We wait. A week has passed since we equipped 7 penguins with loggers (6 GPS devices and 1 TDR). All of our birds are at sea. The last few days their females snooze solo on their nests. The only distraction they get are the violent assaults of young punks or envious neighbours. Overall, it is much quieter now in colony A3. A few trumpet concerts of non-breeding pairs or pairs that lost their eggs and every now and then the thump-thump-thump of aggressive penguins flipper-slapping the backs of lonely incubating females.

A few days ago we witnessed a rather odd case of nest aggressiveness. An apparently non-breeding alien female attacked another incubating female with brute force. It was by far the most violent assault I've observed so far. After a good quarter of an hour, the assaulting female finally succeeded in dragging the incubating bird of its nest - only to take over the incubation herself! We have no idea what that was all about. Was the assaulting female the real mother off the eggs in that nest? Or was the assaultress a frustrated childless female that finally wanted to live out her motherly instincts? Unfortunately that nest was neither covered by Dave's/mine nor Melanie's observation areas so that we have no further information on its occupant history. Mel and I only noticed that nest simultaneously because of the extremely loud flipper slaps that rolled like thunder over the colony. That was 4 days ago. Since then the nest has been occupied by a female incubating the eggs. Hard to tell if it's the assaultress. We'll have an eye on that nest.

Apart from that, there is not much the females have to do, apart from turning the eggs every now and then, stretching their necks and flippers between naps and scratching that itchy spot behind their ears. Accordingly, there is not much else to report from colony A3. At the penguin landing close to our hut, however, on 15. October at around 18.30hrs, Mel and I observed our TDR bird go to sea! I was sitting on the rocky foreshore taking pictures of a group of penguins that hopped from rock to rock, when suddenly the equipped bird jumped straight into view line of my lens! I was flabbergasted! In this endless stream of male Snares penguins that continuously poured out of the forest, I actually managed to encounter the needle in the haystack! I mean, we estimate that at least 4.000 penguins used this landing as launching point during the last couple of days.

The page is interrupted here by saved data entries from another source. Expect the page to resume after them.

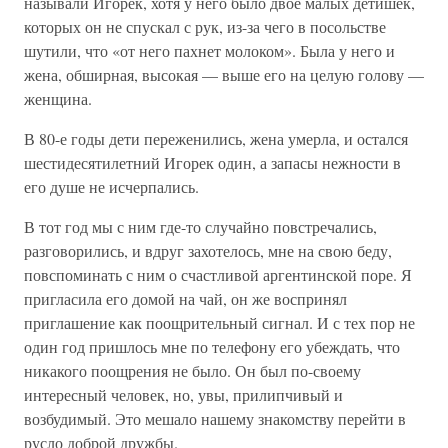
называли Игорек, хотя у него было двое малых детишек,
которых он не спускал с рук, из-за чего в посольстве
шутили, что «от него пахнет молоком». Была у него и
жена, обширная, высокая — выше его на целую голову —
женщина.
В 80-е годы дети переженились, жена умерла, и остался
шестидесятилетний Игорек один, а запасы нежности в
его душе не исчерпались.
В тот год мы с ним где-то случайно повстречались,
разговорились, и вдруг захотелось, мне на свою беду,
повспоминать с ним о счастливой аргентинской поре. Я
пригласила его домой на чай, он же воспринял
приглашение как поощрительный сигнал. И с тех пор не
один год пришлось мне по телефону его убеждать, что
никакого поощрения не было. Он был по-своему
интересный человек, но, увы, прилипчивый и
возбудимый. Это мешало нашему знакомству перейти в
русло доброй дружбы.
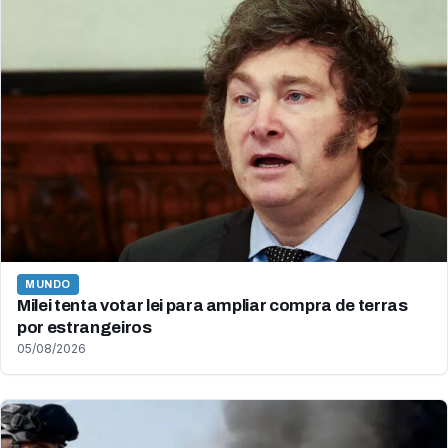
MUNDO
Milei tenta votar lei para ampliar compra de terras
por estrangeiros
05/08/2026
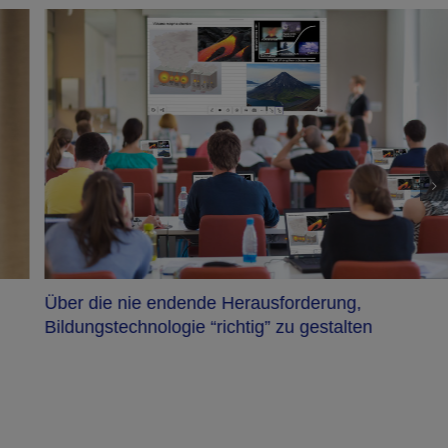
Über die nie endende Herausforderung,
Bildungstechnologie “richtig” zu gestalten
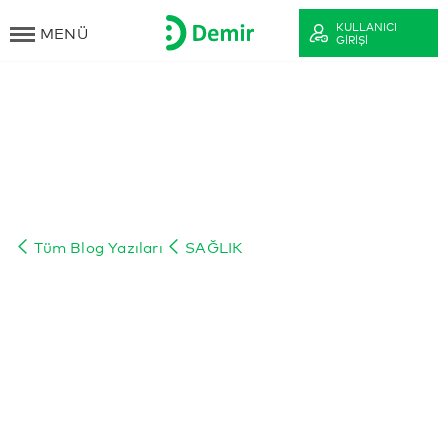
KULLANICI
MENÜ
GIRIŞI
Tüm Blog Yazıları
SAĞLIK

Our penguin did not seem to be affected by the logger on its back. Quite the opposite! He actually led a pack of males down to the waters edge. The penguins do not like to get wet alone. Instead, if one penguin decides that he's hungry enough to take the plunge into the cold water, other penguins take that chance and join him. The group then waddles towards the edge of the rocks and wait for the next wave to come in. And than it's jumping head first Eavel Kneavel style. Sometime the penguins miss the wave and the whole bunch tumbles a few metres over rocks and kelp before finally hitting the water. But once in the water they literally take off when they quickly bring a considerable distance between them and the land by diving close to the surface, jumping out of the water dolphin style and flying for an instance (the so-called 'porpoising').

And a rather sad notice at the end. The day before yesterday I buried my digital camera. The bloody thing slipped out of my pocket while I was kneeling to take slide pictures with Dave's SLR camera. And of course the digital camera rolled down a small slope just to drop into the only puddle near and far. It's a total loss. I had it for 3 months. My Nikon SLR camera died during the first few day on the Snares of a motor failure - hence, photographically I went blind when the Digicam decided to take a bath. Well, I may use Dave's SLR from time to time and we still have his Digital Video camera to capture a few images for the websites.